I suspect that the curriculum was similar to that taught in the Fifties; we learnt things by rote. It was only when I was halfway through St Joseph's that corporal punishment was abolished. Yet there was a rigour in that education that I am glad I experienced.

I went to Terenure College when I was 12. It was a fee-paying school with entrance exam, uniforms, swimming-pool and gym. I enjoyed my time greatly but there seemed to be a feeling among some of the teachers that you weren't really a full member of the school unless you were on the rugby team.

The most important teacher of my school years was a wonderful woman called Helen Muloney who set up a theatre group to do an annual modern play with the younger pupils. It was through her encouragement and belief that I began to think I might do this acting lark for a living.

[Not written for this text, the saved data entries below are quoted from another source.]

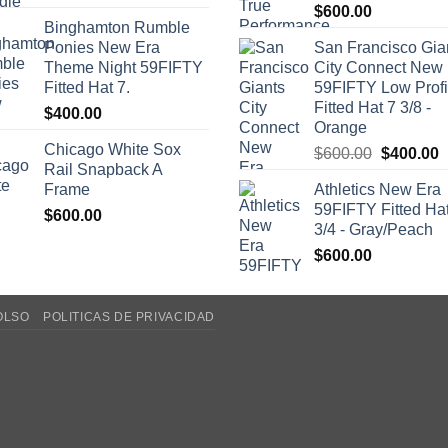
$
600.00
Binghamton Rumble
Ponies New Era
San Francisco Gia
Theme Night 59FIFTY
City Connect New
Fitted Hat 7.
59FIFTY Low Profi
Fitted Hat 7 3/8 -
$
400.00
Orange
Chicago White Sox
Original
C
$
600.00
$
400.00
Rail Snapback A
price
p
Frame
Athletics New Era
was:
i
59FIFTY Fitted Ha
$
600.00
$600.00.
$
3/4 - Gray/Peach
$
600.00
OLSO
POLITICAS DE PRIVACIDAD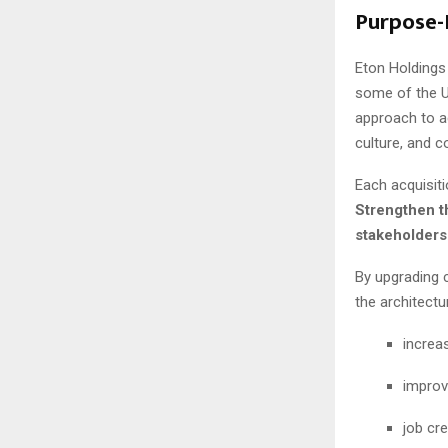
Purpose-
Eton Holding
some of the U
approach to ac
culture, and 
Each acquisiti
Strengthen th
stakeholders
By upgrading 
the architectu
increas
improv
job cr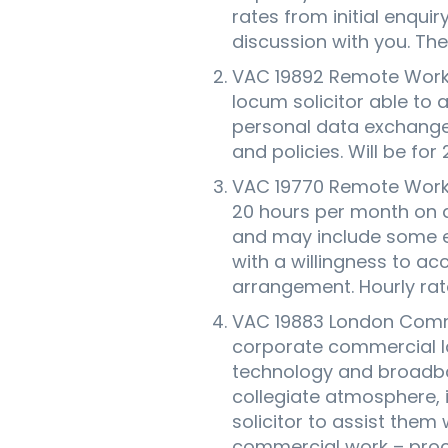
rates from initial enquir
discussion with you. These
VAC 19892 Remote Worki
locum solicitor able to
personal data exchange 
and policies. Will be fo
VAC 19770 Remote Work
20 hours per month on a
and may include some e
with a willingness to a
arrangement. Hourly rat
VAC 19883 London Comme
corporate commercial la
technology and broadban
collegiate atmosphere, 
solicitor to assist them
commercial work – procur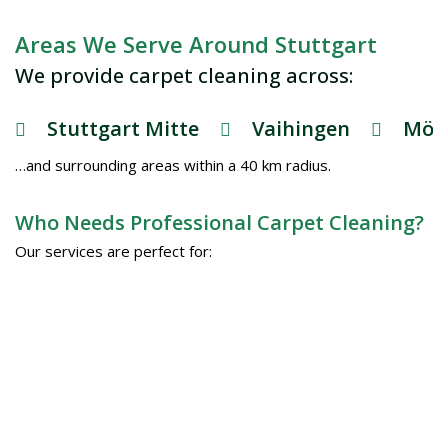
Areas We Serve Around Stuttgart
We provide carpet cleaning across:
Stuttgart Mitte
Vaihingen
Möh
…and surrounding areas within a 40 km radius.
Who Needs Professional Carpet Cleaning?
Our services are perfect for: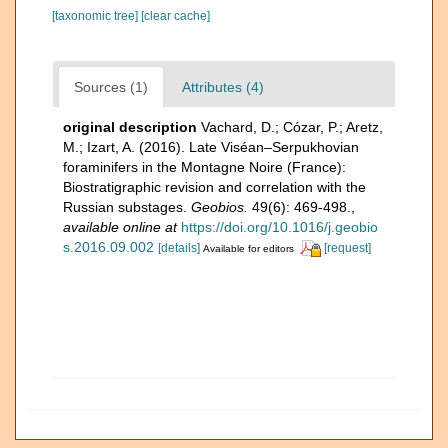
[taxonomic tree]
[clear cache]
Sources (1)
Attributes (4)
original description
Vachard, D.; Cózar, P.; Aretz,
M.; Izart, A. (2016). Late Viséan–Serpukhovian
foraminifers in the Montagne Noire (France):
Biostratigraphic revision and correlation with the
Russian substages.
Geobios.
49(6): 469-498.
,
available online at
https://doi.org/10.1016/j.geobio
s.2016.09.002
[details]
[request]
Available for editors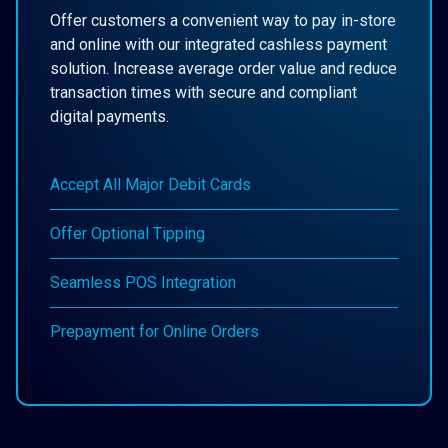
Offer customers a convenient way to pay in-store
and online with our integrated cashless payment
solution. Increase average order value and reduce
transaction times with secure and compliant
digital payments.
Accept All Major Debit Cards
Offer Optional Tipping
Seamless POS Integration
Prepayment for Online Orders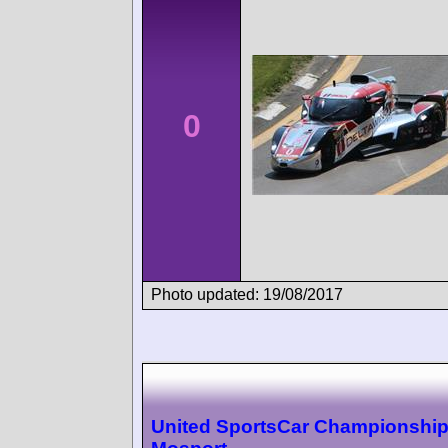
0
Photo updated: 19/08/2017
United SportsCar Championshi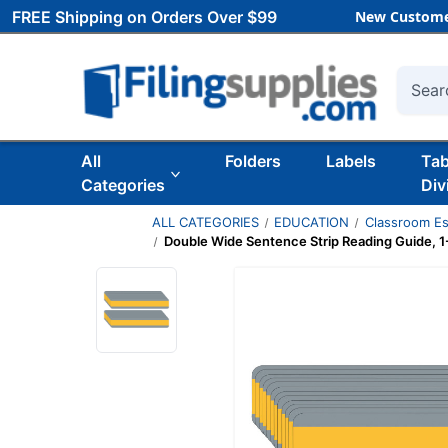
FREE Shipping on Orders Over $99
New Custome
Searc
All
Folders
Labels
Ta
Categories
Div
ALL CATEGORIES
EDUCATION
Classroom Es
Double Wide Sentence Strip Reading Guide, 1-1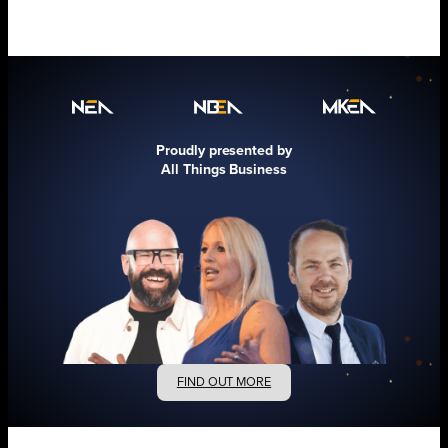
Proudly presented by
All Things Business
FIND OUT MORE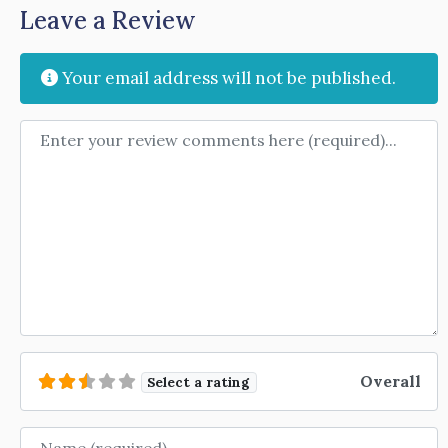
Leave a Review
Your email address will not be published.
Review text
Overall
Select a rating
Name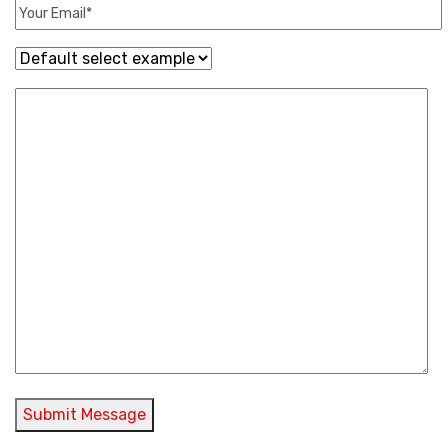
Submit Message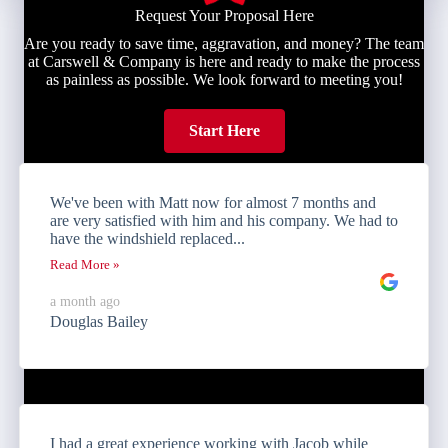
Request Your Proposal Here
Are you ready to save time, aggravation, and money? The team
at Carswell & Company is here and ready to make the process
as painless as possible. We look forward to meeting you!
Start Here
We've been with Matt now for almost 7 months and
are very satisfied with him and his company. We had to
have the windshield replaced...
Read More »
a month ago
Douglas Bailey
I had a great experience working with Jacob while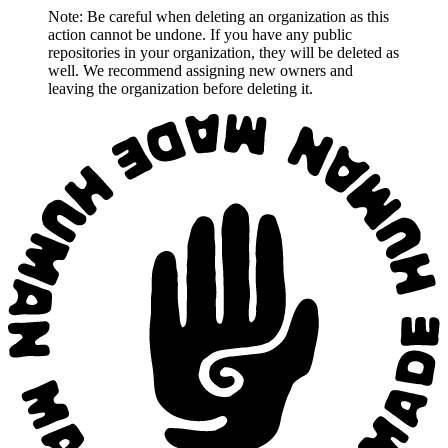
Note: Be careful when deleting an organization as this
action cannot be undone. If you have any public
repositories in your organization, they will be deleted as
well. We recommend assigning new owners and
leaving the organization before deleting it.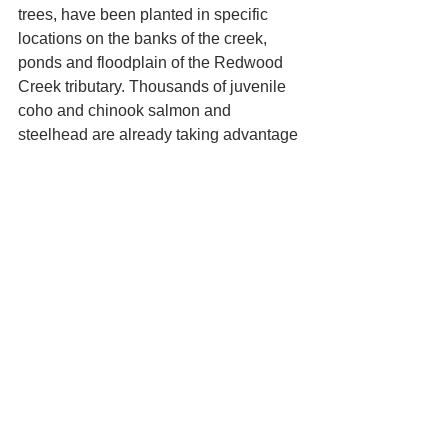
trees, have been planted in specific 
locations on the banks of the creek, 
ponds and floodplain of the Redwood 
Creek tributary. Thousands of juvenile 
coho and chinook salmon and 
steelhead are already taking advantage 
of the new habitat. Multiple wildlife 
species are also returning to the 
restored environment. Red-legged 
frogs, northwestern salamanders, elk 
and many species of waterfowl and 
songbirds have been observed at ‘O 
Rew.
This important and ongoing restoration 
project at ‘O Rew Redwoods Gateway 
is funded by the following: Save the 
Redwoods League, California State 
Coastal Conservancy, California 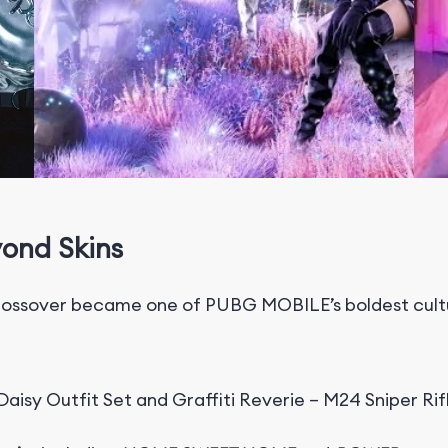
yond Skins
ssover became one of PUBG MOBILE’s boldest cultur
aisy Outfit Set and Graffiti Reverie – M24 Sniper Rif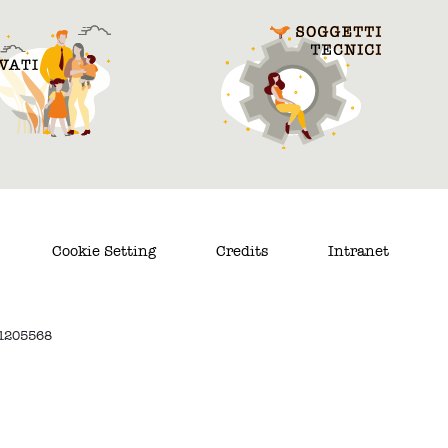
Cookie Setting
Credits
Intranet
. 1205568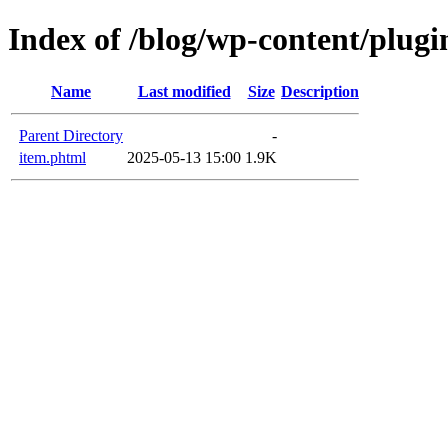
Index of /blog/wp-content/plugi
Name
Last modified
Size
Description
Parent Directory
-
item.phtml
2025-05-13 15:00
1.9K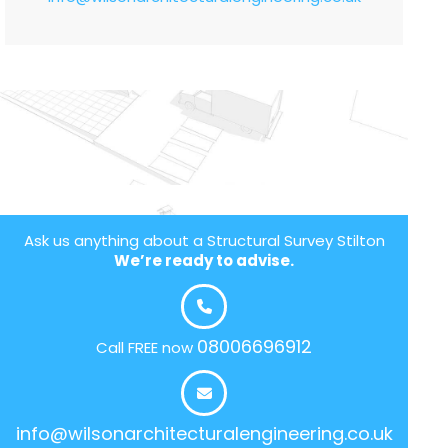
Ask us anything about a Structural Survey Stilton
We’re ready to advise.
08006696912
Call FREE now
info@wilsonarchitecturalengineering.co.uk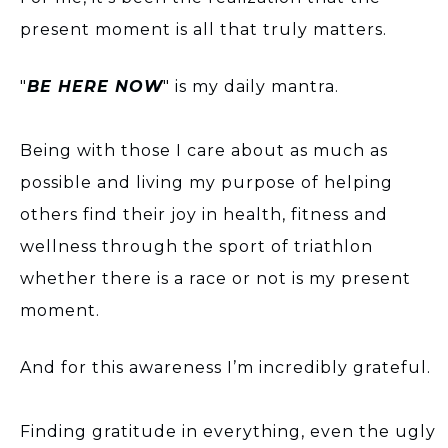
present moment is all that truly matters.
"
BE HERE NOW
" is my daily mantra.
Being with those I care about as much as
possible and living my purpose of helping
others find their joy in health, fitness and
wellness through the sport of triathlon
whether there is a race or not is my present
moment.
And for this awareness I’m incredibly grateful.
Finding gratitude in everything, even the ugly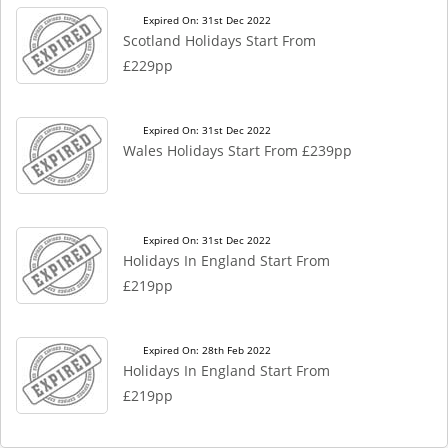
Expired On: 31st Dec 2022
Scotland Holidays Start From
£229pp
Expired On: 31st Dec 2022
Wales Holidays Start From £239pp
Expired On: 31st Dec 2022
Holidays In England Start From
£219pp
Expired On: 28th Feb 2022
Holidays In England Start From
£219pp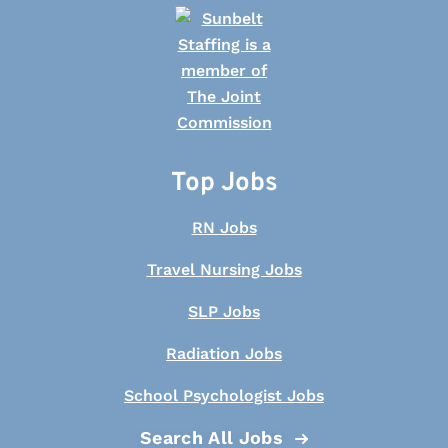
Top Jobs
RN Jobs
Travel Nursing Jobs
SLP Jobs
Radiation Jobs
School Psychologist Jobs
Search All Jobs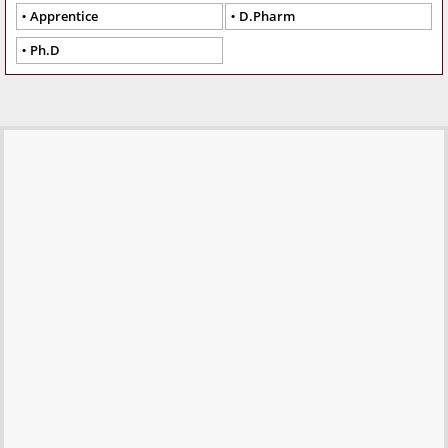
Apprentice
D.Pharm
Ph.D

I did pretty well at "Inter Cert", which you took at 15, with eight or nine "honours" but I had blank spots – selective idiocy – at certain subjects. I was appalling at Latin and started bunking off the classes. At 18 I did seven or eight subjects for "Leaving Cert"; I got an A in English, three Bs and the rest Cs.

I went to University College Dublin and got a 2.2 in English and history; I actually think I did a degree in "Am I good enough to be an actor?'" as I immersed myself in the university drama society, playing everything from a women in Caryl Churchill's Cloud Nine to a very, very woolly-bearded King Lear.

I remember meeting a fellow student on Portobello Bridge and getting the syllabus for one of the history papers – the day before the final exam. Not clever.

In my last year I spent my 21st birthday money on flying over to audition for drama schools in England. I had written my own piece for Rada set in a psychiatric observation unit and the adjudicator thought that this was where I belonged, so I didn't get past the first round.

I was then offered a part in The Iceman Cometh at the Abbey Theatre and a year's contract as a player. That year's experience gave me a confidence to audition for Rada again and this time I got in.

I was aware that I was very lucky. There was a magnificent ratio of teachers to pupils. We had comprehensive training in dance, singing, Alexander Technique, voice and Laban movement.

But there is an exercise I will never forget. We were all brought to the local park, told to pick a tree and then say: "I, tree, am looking at you, and you, tree, are looking at me'." I remember thinking of the trials and tribulations myself and my mother had in trying to raise sponsorship for me to go to Rada, and I wondered, "What would my mam think?"